- **INSTRUCTION**: Retype the lines of the records below verbatim, omitting the pictures from your answer.

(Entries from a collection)
=== Begin Enclosure ===
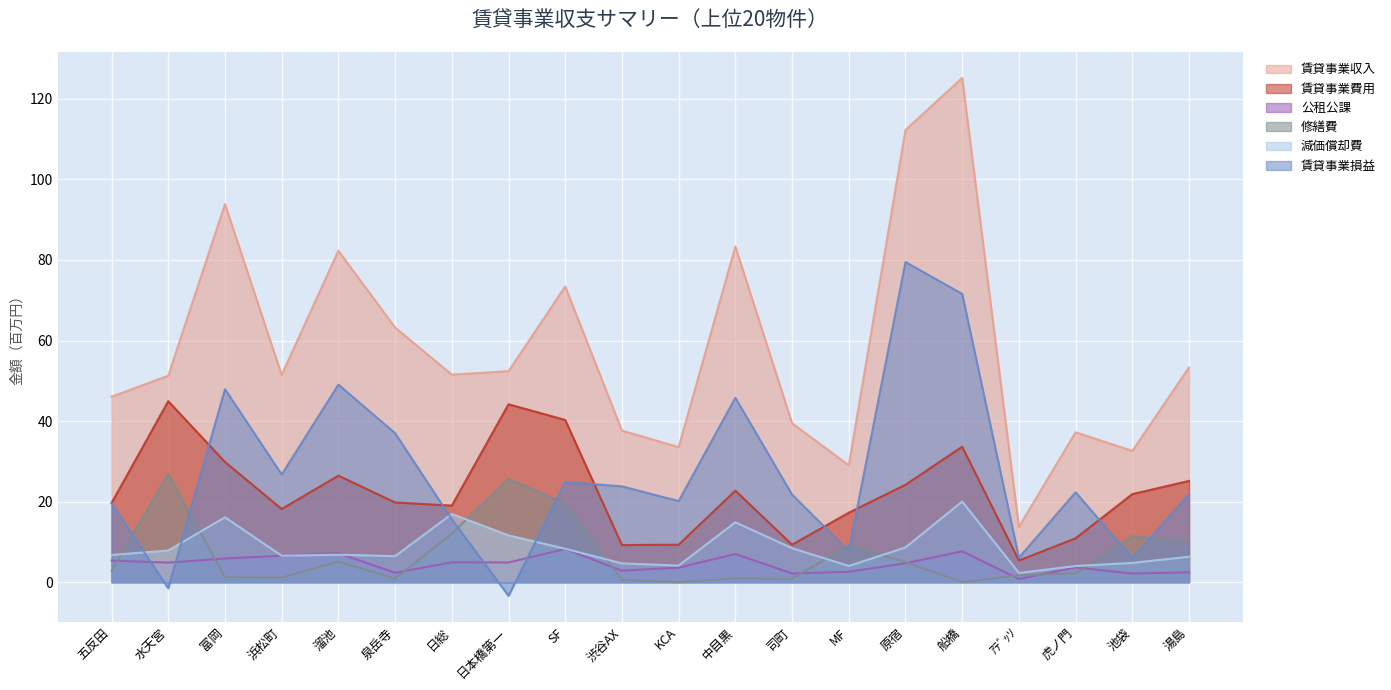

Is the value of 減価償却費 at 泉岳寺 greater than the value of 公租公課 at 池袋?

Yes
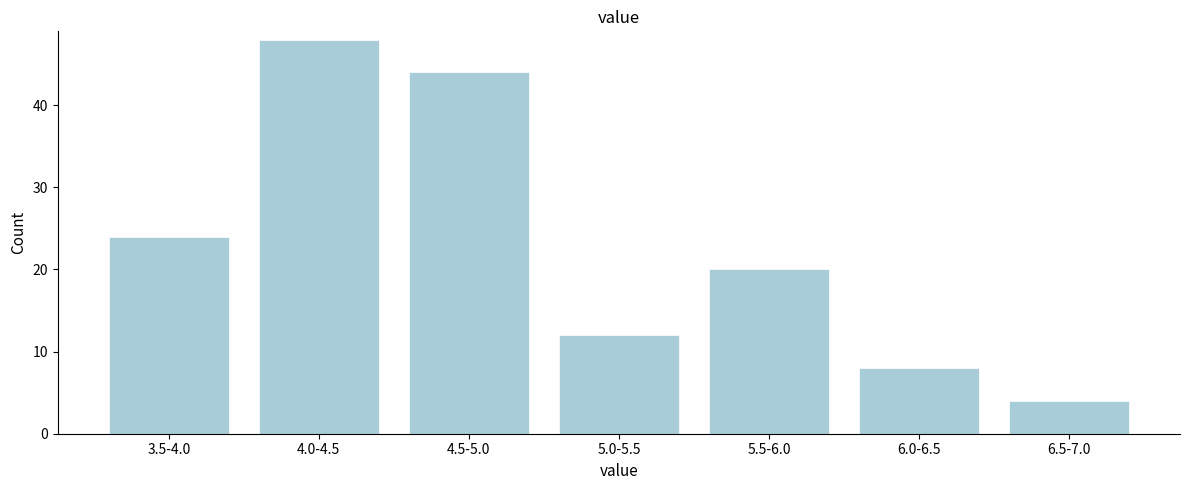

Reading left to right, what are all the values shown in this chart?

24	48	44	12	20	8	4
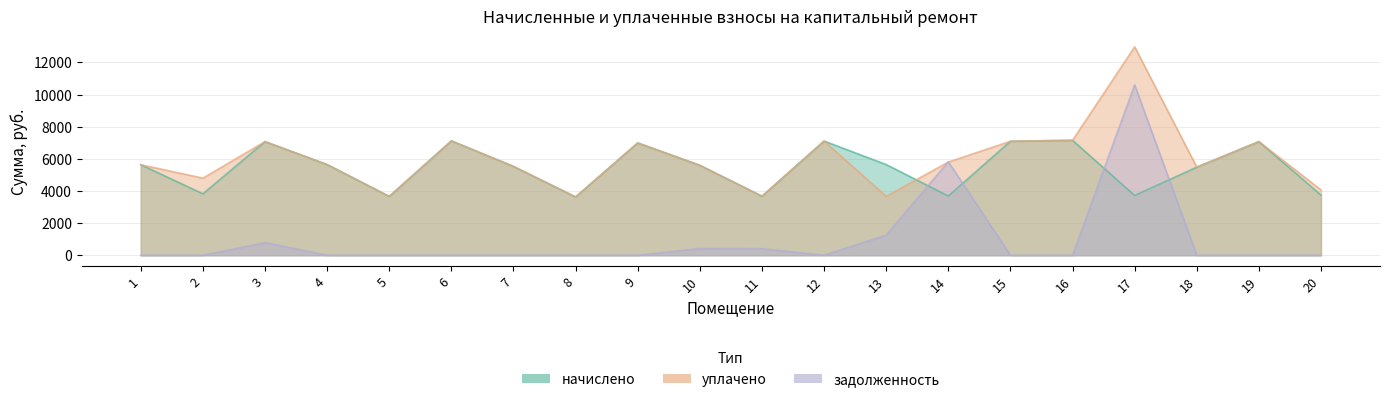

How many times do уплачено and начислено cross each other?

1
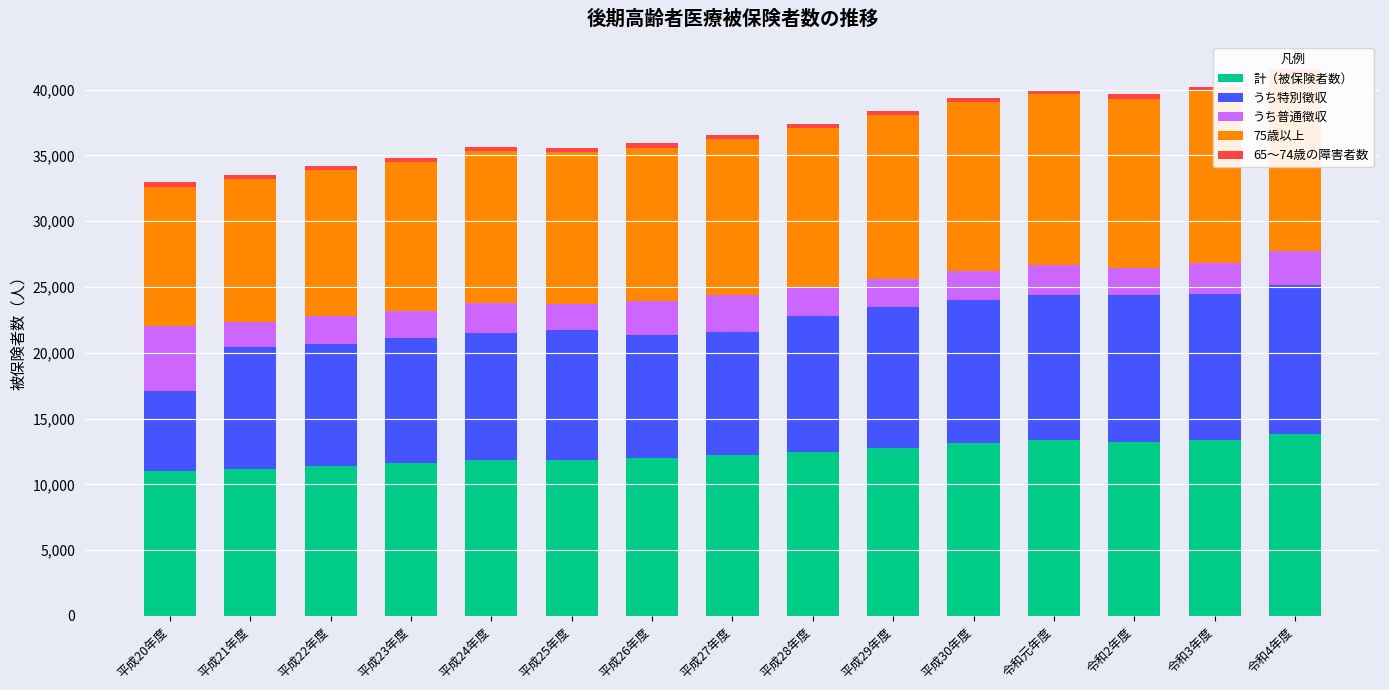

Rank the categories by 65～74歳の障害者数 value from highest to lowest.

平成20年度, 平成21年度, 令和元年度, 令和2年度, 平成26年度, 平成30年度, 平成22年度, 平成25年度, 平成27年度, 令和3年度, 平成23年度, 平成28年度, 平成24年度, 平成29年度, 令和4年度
=== End Enclosure ===
- **WRITTEN SOLUTION**:
Is the value of 減価償却費 at 泉岳寺 greater than the value of 公租公課 at 池袋?

Yes

Reading left to right, what are all the values shown in this chart?

24	48	44	12	20	8	4

How many times do уплачено and начислено cross each other?

1

Rank the categories by 65～74歳の障害者数 value from highest to lowest.

平成20年度, 平成21年度, 令和元年度, 令和2年度, 平成26年度, 平成30年度, 平成22年度, 平成25年度, 平成27年度, 令和3年度, 平成23年度, 平成28年度, 平成24年度, 平成29年度, 令和4年度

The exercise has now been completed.